I read a lot of books. I buy many more books than I read and have often been guilty of tsundoku, whereby I collect books without ever reading them. The nature of the books I read varies greatly. There are those that I use for my research, but more and more I read novels (which I hardly ever read until a few years ago) and other factual books. There is no doubt that I read a lot more than I used to (particularly as a child and during my teenage years) and I often have about three books (and sometimes also an audiobook) on the go at the same time – though I usually try to ensure the books are quite different so as to not confuse content in any way (particularly when it comes to novels, where I struggle to remember names & could confuse characters between different books).

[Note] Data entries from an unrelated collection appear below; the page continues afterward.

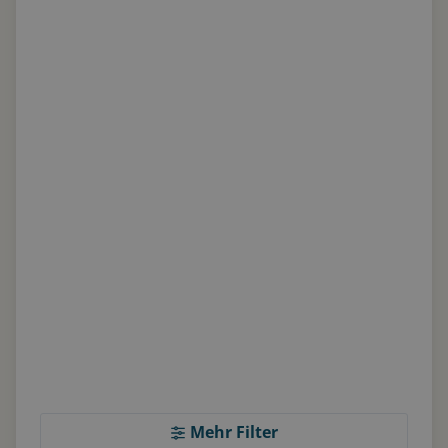
Mehr Filter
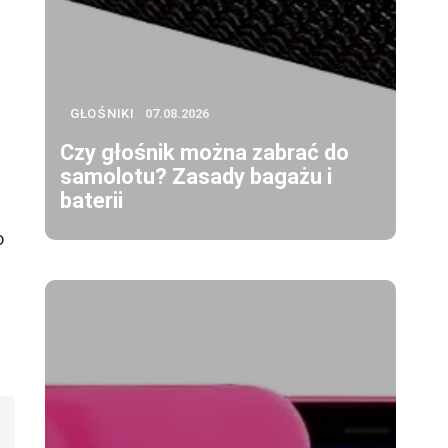
GŁOŚNIKI
07.08.2026
Czy głośnik można zabrać do
samolotu? Zasady bagażu i
baterii
o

In some form I review practically every book that I read. When it comes to academic books, I have written a number of reviews that have been published. Books also get effectively reviewed in the way I use them (or don’t use them) in my own research. In the early days I partly did academic book reviews to get experience of writing for a publication, but I still do them, usually having been approached to do the review based on my knowledge of the subject area. Going forward I will provide more links to such reviews from my site. When it comes to the other books that I read, I will always put a review on Goodreads/Amazon/etc. I have written a post that partly discusses the importance of this before, so won’t repeat myself here. Bottom line, I try to avoid just giving a star rating – often the platform doesn’t include such ‘reviews’ when producing the average score – and will try to add some text about what I enjoyed (or didn’t enjoy) about the book (without including spoilers as much as possible).
One category of book that I have particularly enjoyed reading in recent years have been biographies, autobiographies and other books related to my favourite musicians and actors. Of these, my favourite is ‘Nasher Says Relax‘, which I have the paperback, audiobook and ebook versions of. The most recent one that I have completed is ‘Pet Shop Boys, Literally‘ by Chris Heath.
There were three things that made this a particularly enjoyable book for me.
First, the book, which follows the Pet Shop Boys, one of my favourite bands, as they embarked on their first every tour (in Hong Kong, Japan and the UK) provides wonderful insights to the group itself and also what the pop world was like then. Much of what I read confirmed what I thought I know about the group. But, reading their comments and views, is a very natural and different extension to the music. Perhaps it works so well due to the type of music and lyrics that they put together in a way that may not work for some other musicians.
Second, as someone who deals with Japan a lot, it was interesting to see their experience of Japan. Although this wasn’t their first trip to Japan, it was the first time to do concerts. It was particularly interesting as the visit came just a couple of weeks before my own first visit to Japan in 1989. However, one aspect of their trip I was not expecting to read. While travelling on the shinkansen (‘bullet train’), which has been an aspect of my research for the past 20 years and the subject of my own book, articles and a novel, they discuss the JL123 plane crash which I have also researched for over 13 years and written other books, articles, chapters, and posts. I wish I had come across the Pet Shop Boys book before (I only became aware of it after the recent re-issue) as I could have got the Pet Shop Boys into my book Dealing with Disaster in Japan, particularly when discussing the isho.
The third aspect that I liked about the book, which is something that is a feature of all my favourite books, is where, despite being set in a very different to the world in which I live (in this case, the world of musicians on tour), there is content that helps me to think about my own views on things. This, I think, should be a feature of most, if not all, novels. I, perhaps, wouldn’t expect quite so much in biographies and other such books. But, I guess, given the nature of the Pet Shop Boys music, I shouldn’t have been surprised to have such content in the book. There was one passage that stuck out to me…
I have written before about why I write novels, and I know that one of the reasons I have got so much out of my research on JL123 has been the chance for self-exploration and, to a lesser degree, self-expression. I feel like I can relate to what Neil Tennant says though.
Having read ‘Pet Shop Boys, Literally’, I’m now looking forward to reading ‘Pet Shop Boys versus America‘, which I shall move on to shortly.